Registered Dietitian, Certified Specialist in Sports Dietetics, Metabolic Efficiency Training Specialist

Fri Jan 10, 2020

shelf of supplements

“For that extra edge” … “Focus” … “My coach recommended it” …“To fill in nutritional gaps” … “I figure it wouldn’t hurt” … “My teammate uses it” … “I read it boosts endurance” … “To reduce muscle soreness” … “Isn’t this what the pro’s use?”

Fill in the blank with your own reason(s) behind using, or considering, a supplement, because the list is endless. Thus, every time a client of mine inquiries about a supplement, I respond with the following:  

Why do you want or feel like you need this supplement? What result are you looking for? And why do you feel like ‘Supplement X’ is the best option?

I am not only a Registered Sports Dietitian, but I am also a competitive endurance athlete. Professionally and personally, I respect the drive for next-level performance, and the demand athletes put on their bodies calls for supplementation at certain points in a training cycle. Just as an athlete will periodize their training, so too should they periodize their nutrition and supplement regime. Fluctuations like training load, nutrition, injury, time of year, blood and lab results, and performance goals, among other factors, should dictate supplement usage.
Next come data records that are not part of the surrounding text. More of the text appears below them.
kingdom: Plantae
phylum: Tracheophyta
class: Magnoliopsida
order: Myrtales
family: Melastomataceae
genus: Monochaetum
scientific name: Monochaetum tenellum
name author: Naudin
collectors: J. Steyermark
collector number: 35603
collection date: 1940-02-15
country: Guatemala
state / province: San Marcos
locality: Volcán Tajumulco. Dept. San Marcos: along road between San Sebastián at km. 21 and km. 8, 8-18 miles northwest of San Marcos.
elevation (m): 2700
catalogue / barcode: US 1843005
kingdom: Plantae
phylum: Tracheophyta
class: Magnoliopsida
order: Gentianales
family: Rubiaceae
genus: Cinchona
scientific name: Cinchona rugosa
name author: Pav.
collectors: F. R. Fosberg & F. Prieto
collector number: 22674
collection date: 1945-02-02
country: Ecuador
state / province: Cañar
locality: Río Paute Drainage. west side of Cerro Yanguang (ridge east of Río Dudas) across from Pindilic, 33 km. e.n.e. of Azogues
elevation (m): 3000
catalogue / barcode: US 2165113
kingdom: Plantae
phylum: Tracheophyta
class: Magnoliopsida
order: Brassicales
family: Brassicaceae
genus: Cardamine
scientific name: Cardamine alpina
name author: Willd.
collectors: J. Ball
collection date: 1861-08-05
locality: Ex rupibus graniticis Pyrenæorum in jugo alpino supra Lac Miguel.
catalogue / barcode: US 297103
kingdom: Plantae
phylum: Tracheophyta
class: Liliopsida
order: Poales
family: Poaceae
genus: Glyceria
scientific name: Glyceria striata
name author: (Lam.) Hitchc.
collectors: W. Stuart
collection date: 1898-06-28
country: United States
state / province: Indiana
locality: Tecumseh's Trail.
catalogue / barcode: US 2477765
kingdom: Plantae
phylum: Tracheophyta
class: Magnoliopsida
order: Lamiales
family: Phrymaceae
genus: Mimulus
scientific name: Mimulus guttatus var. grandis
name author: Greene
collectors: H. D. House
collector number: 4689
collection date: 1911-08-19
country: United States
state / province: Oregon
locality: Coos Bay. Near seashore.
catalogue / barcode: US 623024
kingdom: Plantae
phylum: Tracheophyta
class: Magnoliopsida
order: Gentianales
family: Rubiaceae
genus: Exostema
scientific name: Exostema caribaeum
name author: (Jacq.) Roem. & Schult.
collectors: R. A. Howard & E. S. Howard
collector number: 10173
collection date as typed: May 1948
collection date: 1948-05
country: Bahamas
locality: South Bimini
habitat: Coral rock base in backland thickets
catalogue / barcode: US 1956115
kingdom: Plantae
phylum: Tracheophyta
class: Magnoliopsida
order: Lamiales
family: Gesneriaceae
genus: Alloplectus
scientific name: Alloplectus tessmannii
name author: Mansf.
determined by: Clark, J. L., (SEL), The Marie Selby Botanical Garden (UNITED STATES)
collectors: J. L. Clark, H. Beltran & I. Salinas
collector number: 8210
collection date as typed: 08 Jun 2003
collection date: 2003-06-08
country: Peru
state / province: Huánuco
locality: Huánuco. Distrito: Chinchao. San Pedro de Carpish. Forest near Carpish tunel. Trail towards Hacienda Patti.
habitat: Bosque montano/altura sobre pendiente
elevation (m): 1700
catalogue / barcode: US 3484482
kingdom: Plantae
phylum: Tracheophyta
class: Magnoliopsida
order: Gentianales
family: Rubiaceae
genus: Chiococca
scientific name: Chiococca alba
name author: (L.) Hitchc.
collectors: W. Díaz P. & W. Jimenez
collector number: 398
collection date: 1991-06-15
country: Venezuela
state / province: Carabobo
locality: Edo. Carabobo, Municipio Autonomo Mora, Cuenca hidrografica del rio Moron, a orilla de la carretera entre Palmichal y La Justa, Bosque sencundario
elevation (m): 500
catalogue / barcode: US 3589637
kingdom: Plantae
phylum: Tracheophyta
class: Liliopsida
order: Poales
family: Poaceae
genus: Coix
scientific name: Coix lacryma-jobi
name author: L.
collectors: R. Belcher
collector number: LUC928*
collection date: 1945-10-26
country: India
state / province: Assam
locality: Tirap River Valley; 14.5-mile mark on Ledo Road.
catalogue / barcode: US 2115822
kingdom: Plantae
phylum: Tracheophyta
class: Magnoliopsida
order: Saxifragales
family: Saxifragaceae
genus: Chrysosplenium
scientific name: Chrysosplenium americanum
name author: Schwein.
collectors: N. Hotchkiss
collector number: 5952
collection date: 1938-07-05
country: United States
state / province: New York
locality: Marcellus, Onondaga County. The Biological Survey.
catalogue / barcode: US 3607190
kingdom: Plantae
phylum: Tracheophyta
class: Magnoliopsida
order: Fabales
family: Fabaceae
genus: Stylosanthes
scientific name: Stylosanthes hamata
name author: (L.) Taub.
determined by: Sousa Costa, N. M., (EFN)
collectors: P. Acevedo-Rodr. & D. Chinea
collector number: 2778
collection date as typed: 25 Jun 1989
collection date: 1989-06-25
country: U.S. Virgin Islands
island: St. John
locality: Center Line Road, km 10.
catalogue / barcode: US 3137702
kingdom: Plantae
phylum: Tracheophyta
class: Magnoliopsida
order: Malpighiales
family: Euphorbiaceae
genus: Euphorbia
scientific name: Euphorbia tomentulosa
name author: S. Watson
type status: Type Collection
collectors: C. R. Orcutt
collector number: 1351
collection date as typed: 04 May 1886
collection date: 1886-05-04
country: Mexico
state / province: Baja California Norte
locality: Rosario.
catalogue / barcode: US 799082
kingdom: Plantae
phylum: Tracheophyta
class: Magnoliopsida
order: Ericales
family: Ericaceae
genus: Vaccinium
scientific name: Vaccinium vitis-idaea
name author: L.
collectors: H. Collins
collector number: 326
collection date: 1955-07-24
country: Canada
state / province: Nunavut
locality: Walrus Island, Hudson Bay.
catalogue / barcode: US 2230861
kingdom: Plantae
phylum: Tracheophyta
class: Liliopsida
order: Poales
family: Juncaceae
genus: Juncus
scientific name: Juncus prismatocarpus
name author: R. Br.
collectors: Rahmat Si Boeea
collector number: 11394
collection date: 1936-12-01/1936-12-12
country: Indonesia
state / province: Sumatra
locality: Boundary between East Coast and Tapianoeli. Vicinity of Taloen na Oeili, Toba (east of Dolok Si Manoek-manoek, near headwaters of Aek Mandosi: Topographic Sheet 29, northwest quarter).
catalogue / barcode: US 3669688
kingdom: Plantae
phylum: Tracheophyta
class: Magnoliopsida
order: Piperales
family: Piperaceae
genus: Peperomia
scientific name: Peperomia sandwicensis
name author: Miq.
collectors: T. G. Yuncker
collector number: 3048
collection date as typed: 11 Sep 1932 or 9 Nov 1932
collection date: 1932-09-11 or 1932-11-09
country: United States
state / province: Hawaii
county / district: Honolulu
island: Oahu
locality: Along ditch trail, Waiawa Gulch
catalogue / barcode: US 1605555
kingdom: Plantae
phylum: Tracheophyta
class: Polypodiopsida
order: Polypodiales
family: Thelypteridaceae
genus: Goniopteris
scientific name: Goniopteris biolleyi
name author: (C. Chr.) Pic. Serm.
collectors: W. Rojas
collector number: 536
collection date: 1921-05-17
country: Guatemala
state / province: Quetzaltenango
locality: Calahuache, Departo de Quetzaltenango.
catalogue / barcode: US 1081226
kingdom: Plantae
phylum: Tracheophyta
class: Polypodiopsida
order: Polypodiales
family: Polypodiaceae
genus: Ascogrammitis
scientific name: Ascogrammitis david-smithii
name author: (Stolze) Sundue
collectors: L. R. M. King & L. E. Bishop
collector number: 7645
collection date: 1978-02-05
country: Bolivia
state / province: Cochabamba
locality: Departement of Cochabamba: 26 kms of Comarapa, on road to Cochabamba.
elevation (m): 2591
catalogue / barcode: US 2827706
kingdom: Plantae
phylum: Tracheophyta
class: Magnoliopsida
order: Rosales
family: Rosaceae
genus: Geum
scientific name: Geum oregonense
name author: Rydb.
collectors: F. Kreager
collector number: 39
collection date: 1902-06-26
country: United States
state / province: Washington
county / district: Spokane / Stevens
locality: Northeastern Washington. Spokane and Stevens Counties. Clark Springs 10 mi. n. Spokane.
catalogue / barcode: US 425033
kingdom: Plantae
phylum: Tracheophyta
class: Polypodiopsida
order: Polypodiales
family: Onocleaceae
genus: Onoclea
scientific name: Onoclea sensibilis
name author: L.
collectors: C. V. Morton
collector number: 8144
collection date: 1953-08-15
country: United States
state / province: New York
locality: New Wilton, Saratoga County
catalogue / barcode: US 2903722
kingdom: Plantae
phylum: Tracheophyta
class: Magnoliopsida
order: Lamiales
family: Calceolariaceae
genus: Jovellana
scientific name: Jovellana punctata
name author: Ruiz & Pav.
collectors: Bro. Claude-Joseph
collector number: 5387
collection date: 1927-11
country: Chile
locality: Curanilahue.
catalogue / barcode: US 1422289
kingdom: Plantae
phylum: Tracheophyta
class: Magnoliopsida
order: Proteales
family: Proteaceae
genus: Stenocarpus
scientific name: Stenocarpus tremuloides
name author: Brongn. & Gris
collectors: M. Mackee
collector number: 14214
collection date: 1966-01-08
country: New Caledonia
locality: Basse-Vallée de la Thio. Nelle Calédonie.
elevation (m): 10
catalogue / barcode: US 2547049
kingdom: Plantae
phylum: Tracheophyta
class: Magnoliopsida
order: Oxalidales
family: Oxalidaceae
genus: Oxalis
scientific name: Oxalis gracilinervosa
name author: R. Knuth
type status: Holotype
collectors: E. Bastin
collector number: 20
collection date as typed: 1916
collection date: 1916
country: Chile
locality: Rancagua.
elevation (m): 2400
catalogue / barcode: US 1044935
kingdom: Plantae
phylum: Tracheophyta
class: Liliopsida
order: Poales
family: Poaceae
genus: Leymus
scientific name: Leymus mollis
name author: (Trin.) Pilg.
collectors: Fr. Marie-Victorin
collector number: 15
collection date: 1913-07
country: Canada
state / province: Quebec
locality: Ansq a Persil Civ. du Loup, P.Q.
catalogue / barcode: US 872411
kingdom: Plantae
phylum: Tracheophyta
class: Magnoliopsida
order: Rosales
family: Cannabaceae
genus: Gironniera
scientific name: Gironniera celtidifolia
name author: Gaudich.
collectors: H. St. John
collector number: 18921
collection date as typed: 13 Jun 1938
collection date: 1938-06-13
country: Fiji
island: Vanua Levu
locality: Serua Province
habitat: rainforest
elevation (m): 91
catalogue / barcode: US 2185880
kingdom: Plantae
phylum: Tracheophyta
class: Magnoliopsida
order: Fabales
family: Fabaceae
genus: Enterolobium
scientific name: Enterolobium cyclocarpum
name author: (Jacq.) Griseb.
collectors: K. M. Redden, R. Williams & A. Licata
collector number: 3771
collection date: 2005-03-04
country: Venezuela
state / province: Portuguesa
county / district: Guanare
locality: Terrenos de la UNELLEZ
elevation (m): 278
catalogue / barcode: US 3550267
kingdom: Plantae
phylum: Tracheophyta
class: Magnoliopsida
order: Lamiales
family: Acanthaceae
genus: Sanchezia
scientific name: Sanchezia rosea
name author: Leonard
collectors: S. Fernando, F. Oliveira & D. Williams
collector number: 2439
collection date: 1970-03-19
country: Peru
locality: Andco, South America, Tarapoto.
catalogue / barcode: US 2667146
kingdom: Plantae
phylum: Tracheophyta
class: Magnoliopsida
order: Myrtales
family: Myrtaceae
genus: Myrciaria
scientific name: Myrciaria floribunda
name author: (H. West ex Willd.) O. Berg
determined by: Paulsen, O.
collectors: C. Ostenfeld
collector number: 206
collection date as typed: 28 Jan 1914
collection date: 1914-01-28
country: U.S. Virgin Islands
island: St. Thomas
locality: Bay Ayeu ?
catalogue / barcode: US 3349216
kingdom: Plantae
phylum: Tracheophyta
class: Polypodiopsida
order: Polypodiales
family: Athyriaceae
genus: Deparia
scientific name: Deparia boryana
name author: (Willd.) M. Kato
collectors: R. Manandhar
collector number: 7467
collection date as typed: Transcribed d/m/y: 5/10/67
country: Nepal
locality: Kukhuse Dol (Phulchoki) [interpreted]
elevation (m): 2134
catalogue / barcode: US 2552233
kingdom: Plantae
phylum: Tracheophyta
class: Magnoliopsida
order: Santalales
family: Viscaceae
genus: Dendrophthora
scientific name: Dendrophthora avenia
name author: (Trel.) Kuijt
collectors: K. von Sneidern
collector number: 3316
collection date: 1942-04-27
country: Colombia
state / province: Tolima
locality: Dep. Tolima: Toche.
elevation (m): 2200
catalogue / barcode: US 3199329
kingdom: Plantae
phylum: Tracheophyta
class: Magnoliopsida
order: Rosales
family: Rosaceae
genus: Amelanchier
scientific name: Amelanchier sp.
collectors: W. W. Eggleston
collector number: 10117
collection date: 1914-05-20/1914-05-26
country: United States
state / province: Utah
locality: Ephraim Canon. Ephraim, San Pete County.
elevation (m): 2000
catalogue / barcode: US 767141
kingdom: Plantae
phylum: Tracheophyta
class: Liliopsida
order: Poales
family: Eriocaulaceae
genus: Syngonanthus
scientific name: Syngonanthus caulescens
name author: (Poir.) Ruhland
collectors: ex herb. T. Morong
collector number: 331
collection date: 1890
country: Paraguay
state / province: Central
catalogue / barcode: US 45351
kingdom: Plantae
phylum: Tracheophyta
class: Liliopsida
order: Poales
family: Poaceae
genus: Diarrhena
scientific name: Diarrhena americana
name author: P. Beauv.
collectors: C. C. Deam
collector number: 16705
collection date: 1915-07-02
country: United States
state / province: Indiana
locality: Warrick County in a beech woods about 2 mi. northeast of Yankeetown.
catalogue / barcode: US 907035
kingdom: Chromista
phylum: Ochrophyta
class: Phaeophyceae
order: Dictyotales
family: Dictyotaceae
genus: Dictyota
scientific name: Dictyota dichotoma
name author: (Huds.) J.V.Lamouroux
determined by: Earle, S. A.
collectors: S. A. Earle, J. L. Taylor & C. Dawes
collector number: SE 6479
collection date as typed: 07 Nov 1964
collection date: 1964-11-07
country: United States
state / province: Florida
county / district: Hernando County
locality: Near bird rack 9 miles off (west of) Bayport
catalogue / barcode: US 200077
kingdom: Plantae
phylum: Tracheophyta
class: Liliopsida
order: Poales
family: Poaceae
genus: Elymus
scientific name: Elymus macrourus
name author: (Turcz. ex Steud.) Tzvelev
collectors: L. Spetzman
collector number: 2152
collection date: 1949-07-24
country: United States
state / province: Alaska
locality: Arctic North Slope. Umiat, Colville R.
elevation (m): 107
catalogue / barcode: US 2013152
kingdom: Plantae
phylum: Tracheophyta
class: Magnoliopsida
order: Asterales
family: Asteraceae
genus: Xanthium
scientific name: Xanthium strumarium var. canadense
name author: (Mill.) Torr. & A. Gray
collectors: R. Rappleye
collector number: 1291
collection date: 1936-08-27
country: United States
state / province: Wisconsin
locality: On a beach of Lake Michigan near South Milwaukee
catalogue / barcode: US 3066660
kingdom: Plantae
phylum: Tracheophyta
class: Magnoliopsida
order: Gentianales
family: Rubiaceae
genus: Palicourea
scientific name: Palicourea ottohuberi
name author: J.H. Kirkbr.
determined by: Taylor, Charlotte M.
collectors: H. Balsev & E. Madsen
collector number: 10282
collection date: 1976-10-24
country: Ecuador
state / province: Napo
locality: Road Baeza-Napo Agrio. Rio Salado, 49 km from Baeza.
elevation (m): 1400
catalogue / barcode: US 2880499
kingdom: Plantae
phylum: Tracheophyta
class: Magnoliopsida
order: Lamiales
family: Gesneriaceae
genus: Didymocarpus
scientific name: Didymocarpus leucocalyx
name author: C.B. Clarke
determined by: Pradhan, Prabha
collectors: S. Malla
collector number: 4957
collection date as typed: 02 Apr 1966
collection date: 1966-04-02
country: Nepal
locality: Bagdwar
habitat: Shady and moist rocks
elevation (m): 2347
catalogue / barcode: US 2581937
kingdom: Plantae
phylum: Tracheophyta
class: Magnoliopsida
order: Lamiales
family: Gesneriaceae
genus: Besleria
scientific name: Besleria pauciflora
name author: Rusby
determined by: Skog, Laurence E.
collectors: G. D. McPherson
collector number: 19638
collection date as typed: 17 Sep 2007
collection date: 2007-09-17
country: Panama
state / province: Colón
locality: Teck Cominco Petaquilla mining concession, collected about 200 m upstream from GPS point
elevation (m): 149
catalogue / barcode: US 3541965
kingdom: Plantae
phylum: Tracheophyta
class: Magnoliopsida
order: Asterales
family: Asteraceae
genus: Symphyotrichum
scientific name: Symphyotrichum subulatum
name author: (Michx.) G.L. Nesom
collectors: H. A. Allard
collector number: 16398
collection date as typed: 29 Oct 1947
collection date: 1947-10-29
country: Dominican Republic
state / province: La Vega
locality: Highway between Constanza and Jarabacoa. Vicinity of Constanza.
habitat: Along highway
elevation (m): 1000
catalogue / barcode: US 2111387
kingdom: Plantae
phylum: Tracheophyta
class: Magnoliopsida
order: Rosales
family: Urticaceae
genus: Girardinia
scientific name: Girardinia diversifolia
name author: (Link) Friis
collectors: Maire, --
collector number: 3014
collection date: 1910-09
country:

The American College of Sports Medicine (ACSM) and the International Olympic Committee (IOC) state that “dietary supplements are not needed in the presence of adequate energy intake from a balanced diet, but may benefit athletes who consume suboptimal diets with low micronutrient density or have increased energy or micronutrient demands that cannot be met through food alone.”  

In other words, food first, supplements second.